> [DATA SHOWN]
+ + + + + + +
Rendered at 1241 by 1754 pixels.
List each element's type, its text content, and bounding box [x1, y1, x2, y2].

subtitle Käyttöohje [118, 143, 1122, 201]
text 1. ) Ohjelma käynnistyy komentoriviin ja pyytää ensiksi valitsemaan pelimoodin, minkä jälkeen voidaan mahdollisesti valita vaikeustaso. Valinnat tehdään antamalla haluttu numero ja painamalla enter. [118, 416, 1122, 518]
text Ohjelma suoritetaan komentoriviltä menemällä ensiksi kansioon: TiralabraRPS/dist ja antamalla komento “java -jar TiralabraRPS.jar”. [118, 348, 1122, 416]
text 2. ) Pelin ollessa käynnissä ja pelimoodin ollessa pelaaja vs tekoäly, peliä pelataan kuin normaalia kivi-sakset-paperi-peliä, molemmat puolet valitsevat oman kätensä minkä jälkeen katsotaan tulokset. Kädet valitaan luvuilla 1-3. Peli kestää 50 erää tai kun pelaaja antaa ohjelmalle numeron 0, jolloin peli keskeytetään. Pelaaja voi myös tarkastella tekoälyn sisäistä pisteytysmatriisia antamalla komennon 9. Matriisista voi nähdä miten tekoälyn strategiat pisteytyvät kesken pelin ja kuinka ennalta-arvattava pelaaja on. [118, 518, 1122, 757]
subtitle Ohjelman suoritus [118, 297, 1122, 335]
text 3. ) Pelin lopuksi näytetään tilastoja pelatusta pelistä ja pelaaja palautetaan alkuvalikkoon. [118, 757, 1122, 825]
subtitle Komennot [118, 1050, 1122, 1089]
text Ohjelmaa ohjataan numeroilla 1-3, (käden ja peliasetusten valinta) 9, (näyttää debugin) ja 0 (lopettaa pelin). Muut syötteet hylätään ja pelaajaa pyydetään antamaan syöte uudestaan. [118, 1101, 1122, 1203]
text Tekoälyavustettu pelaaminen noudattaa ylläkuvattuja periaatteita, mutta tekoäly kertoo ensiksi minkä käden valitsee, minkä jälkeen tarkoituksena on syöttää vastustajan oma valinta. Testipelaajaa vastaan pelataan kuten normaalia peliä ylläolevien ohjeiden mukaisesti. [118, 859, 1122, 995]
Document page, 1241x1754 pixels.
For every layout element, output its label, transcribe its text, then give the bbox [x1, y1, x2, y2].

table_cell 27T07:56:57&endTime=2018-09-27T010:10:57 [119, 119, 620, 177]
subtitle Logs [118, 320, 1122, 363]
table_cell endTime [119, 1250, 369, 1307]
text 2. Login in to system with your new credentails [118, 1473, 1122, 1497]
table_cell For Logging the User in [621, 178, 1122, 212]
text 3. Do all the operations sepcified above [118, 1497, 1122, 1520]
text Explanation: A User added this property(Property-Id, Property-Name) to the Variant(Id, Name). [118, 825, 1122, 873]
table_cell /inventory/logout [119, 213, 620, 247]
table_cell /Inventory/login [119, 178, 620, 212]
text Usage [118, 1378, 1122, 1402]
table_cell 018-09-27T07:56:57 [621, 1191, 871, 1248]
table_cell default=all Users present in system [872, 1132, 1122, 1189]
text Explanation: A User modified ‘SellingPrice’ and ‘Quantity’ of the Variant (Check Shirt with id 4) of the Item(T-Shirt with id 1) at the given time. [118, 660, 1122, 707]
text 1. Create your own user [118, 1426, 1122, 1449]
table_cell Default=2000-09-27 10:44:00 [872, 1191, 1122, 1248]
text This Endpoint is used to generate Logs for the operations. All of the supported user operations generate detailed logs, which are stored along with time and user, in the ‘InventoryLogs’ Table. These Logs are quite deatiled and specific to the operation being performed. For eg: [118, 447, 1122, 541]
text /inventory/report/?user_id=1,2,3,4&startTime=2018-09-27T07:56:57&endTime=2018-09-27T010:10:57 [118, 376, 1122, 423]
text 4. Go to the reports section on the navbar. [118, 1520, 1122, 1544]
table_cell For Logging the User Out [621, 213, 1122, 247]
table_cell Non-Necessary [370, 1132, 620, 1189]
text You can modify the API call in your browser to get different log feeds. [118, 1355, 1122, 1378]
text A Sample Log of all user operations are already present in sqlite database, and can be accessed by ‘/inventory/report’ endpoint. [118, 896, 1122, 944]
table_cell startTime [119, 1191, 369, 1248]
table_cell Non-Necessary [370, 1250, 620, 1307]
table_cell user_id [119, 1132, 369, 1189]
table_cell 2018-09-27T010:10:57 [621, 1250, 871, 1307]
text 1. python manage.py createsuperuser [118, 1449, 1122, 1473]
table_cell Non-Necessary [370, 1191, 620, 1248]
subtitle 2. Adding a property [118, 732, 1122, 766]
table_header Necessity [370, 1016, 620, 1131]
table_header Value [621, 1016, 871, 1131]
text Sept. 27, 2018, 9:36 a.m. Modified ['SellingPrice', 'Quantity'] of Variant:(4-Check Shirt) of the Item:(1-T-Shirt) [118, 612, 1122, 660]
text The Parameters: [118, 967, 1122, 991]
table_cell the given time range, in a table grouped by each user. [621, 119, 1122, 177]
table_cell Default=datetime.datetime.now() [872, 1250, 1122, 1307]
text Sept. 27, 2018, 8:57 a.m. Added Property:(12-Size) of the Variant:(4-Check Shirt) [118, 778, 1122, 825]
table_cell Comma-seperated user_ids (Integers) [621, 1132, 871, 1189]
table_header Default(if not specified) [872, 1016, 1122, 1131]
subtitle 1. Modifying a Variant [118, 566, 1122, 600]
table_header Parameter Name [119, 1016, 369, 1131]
+ + + + + + +
> [TASK OBJECTIVE] From the records above, extract every line that contains the word "Logging", matching case exactly.

> [TASK RESPONSE]
table_cell For Logging the User in [621, 178, 1122, 212]
table_cell For Logging the User Out [621, 213, 1122, 247]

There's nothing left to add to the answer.